### Saved data entries
··········
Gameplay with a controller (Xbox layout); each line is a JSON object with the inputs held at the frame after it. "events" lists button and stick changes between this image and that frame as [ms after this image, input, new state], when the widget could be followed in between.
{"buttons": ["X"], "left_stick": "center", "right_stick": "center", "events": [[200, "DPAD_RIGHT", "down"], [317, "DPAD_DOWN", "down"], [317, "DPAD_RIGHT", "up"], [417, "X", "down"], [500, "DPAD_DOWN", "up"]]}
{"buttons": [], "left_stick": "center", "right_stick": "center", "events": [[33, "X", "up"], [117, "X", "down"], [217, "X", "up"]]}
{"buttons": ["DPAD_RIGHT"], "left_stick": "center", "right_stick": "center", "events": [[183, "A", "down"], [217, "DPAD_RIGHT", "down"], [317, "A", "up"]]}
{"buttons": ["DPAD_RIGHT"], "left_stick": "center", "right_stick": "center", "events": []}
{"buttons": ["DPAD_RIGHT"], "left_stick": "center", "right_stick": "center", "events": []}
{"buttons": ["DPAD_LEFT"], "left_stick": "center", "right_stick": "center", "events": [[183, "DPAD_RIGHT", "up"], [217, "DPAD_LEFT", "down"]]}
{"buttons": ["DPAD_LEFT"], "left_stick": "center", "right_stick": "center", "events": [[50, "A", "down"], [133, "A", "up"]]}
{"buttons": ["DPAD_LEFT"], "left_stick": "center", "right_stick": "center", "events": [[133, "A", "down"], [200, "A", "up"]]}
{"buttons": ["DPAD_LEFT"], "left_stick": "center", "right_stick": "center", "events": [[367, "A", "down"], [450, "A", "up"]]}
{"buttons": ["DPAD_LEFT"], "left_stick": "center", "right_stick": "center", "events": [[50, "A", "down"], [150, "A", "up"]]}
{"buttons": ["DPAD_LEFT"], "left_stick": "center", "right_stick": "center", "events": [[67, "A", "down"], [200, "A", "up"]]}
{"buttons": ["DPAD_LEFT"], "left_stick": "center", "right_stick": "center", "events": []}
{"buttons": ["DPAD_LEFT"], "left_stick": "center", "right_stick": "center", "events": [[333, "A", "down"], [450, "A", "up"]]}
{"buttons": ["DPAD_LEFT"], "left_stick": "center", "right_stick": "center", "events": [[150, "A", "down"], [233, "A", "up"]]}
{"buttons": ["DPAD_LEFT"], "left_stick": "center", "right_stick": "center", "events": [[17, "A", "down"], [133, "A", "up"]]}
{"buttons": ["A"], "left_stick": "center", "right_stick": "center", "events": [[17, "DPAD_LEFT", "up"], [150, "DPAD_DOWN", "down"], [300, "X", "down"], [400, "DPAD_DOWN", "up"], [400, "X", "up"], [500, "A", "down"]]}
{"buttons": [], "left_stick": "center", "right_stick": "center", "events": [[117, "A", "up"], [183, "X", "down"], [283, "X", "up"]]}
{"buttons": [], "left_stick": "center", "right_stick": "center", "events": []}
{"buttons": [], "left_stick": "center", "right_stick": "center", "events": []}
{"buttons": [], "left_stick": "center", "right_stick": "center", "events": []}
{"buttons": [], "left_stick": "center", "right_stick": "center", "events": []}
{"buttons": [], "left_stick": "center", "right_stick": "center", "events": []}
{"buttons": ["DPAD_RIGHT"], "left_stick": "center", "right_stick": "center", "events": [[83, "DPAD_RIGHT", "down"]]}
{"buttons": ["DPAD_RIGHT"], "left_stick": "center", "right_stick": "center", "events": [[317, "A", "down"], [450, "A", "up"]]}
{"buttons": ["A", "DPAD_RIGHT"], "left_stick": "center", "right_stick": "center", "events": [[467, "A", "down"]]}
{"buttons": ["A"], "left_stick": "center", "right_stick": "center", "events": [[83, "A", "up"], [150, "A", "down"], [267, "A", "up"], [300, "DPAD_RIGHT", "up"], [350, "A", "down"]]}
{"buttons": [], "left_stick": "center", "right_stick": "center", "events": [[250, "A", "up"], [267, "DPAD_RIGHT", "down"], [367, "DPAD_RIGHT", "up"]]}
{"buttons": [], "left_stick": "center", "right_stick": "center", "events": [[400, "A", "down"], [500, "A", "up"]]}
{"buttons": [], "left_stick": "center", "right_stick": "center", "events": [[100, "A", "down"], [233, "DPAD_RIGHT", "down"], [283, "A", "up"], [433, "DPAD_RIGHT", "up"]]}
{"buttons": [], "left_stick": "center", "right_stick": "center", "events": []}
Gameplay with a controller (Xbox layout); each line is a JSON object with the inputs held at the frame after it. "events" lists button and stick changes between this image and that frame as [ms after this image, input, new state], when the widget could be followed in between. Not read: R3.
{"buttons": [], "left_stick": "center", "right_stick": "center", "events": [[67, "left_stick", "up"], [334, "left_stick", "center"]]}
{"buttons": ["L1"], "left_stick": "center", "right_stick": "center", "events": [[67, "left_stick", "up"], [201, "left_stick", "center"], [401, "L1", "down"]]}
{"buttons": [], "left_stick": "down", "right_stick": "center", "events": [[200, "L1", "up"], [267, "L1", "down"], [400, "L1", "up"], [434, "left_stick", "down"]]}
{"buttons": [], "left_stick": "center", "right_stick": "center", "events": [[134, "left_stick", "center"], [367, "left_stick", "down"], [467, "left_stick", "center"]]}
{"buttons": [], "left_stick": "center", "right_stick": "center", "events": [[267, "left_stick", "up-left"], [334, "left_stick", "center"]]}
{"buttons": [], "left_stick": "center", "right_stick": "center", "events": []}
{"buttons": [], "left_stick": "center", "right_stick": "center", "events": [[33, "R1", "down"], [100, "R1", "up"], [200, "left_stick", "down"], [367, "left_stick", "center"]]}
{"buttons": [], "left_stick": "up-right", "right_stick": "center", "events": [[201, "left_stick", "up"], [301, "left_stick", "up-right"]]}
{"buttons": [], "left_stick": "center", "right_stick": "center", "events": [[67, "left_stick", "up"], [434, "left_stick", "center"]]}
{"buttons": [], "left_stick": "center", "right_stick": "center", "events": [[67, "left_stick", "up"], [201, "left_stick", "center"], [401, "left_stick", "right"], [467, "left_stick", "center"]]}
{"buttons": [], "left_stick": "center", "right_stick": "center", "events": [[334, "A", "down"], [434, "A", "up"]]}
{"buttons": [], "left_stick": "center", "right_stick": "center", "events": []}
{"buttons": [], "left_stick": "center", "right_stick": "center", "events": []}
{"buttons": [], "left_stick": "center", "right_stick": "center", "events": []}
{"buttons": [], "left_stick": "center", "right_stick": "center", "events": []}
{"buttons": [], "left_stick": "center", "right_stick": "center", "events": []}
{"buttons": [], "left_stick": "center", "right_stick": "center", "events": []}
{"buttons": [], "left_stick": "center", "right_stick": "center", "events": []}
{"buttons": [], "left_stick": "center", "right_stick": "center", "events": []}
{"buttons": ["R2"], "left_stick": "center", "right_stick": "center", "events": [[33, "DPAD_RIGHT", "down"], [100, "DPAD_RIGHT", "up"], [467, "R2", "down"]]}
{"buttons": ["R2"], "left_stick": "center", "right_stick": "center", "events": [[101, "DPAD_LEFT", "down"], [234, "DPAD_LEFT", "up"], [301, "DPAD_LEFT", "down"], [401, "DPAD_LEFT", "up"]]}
··········
### AIM OF THE TASK
Return every line holding the word "widget" from the records.

### EXERCISE ANSWER
Gameplay with a controller (Xbox layout); each line is a JSON object with the inputs held at the frame after it. "events" lists button and stick changes between this image and that frame as [ms after this image, input, new state], when the widget could be followed in between.
Gameplay with a controller (Xbox layout); each line is a JSON object with the inputs held at the frame after it. "events" lists button and stick changes between this image and that frame as [ms after this image, input, new state], when the widget could be followed in between. Not read: R3.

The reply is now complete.